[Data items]
-----

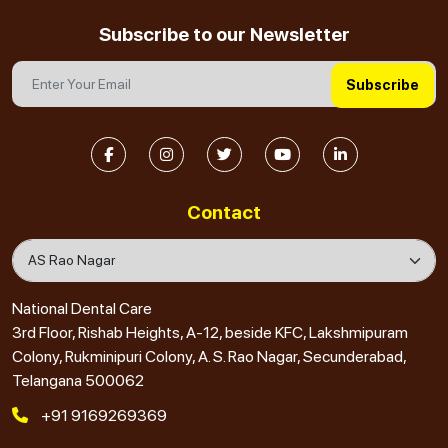
Subscribe to our Newsletter
Subscribe
Contact
National Dental Care
3rd Floor, Rishab Heights, A-12, beside KFC, Lakshmipuram
Colony, Rukminipuri Colony, A. S. Rao Nagar, Secunderabad,
Telangana 500062
+91 9169269369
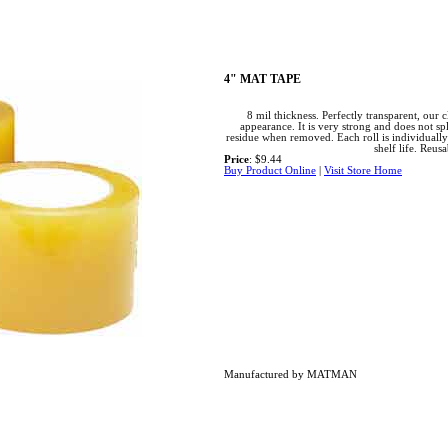
4" MAT TAPE
8 mil thickness. Perfectly transparent, our 
appearance. It is very strong and does not sp
residue when removed. Each roll is individual
shelf life. Reusa
Price
: $9.44
Buy Product Online
|
Visit Store Home
Manufactured by MATMAN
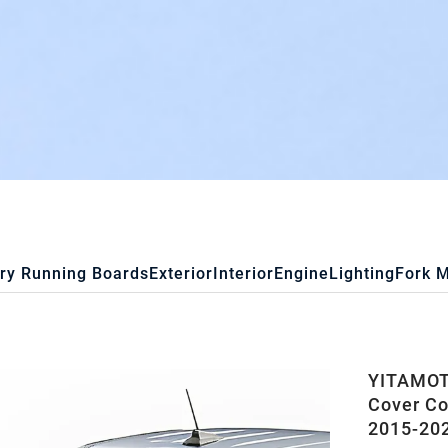
ry Running Boards
Exterior
Interior
Engine
Lighting
Fork 
YITAMOTO
Cover C
2015-202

-----

Go to the line above that has "8 mil thickness. Perfectly transparent, our" and copy exactly from there down to the line that has "ry Running Boards", both included. Leave the pictures out.

8 mil thickness. Perfectly transparent, our 
appearance. It is very strong and does not sp
residue when removed. Each roll is individual
shelf life. Reusa
Price
: $9.44
Buy Product Online
|
Visit Store Home
Manufactured by MATMAN
ry Running Boards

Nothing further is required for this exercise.